## OBJECTIVE:
Reproduce every line of the following listing without changing a single character.

## DATASET ROWS:
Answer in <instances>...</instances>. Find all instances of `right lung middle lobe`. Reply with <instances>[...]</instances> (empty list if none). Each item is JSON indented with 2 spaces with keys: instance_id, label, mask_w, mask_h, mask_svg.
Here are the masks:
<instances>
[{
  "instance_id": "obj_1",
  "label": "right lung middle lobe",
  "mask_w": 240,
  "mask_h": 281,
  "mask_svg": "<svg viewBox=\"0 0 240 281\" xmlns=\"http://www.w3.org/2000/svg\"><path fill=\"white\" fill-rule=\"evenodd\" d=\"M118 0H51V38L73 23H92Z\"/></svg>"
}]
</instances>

## THE OUTPUT:
Answer in <instances>...</instances>. Find all instances of `right lung middle lobe`. Reply with <instances>[...]</instances> (empty list if none). Each item is JSON indented with 2 spaces with keys: instance_id, label, mask_w, mask_h, mask_svg.
Here are the masks:
<instances>
[{
  "instance_id": "obj_1",
  "label": "right lung middle lobe",
  "mask_w": 240,
  "mask_h": 281,
  "mask_svg": "<svg viewBox=\"0 0 240 281\" xmlns=\"http://www.w3.org/2000/svg\"><path fill=\"white\" fill-rule=\"evenodd\" d=\"M118 0H51V38L73 23H92Z\"/></svg>"
}]
</instances>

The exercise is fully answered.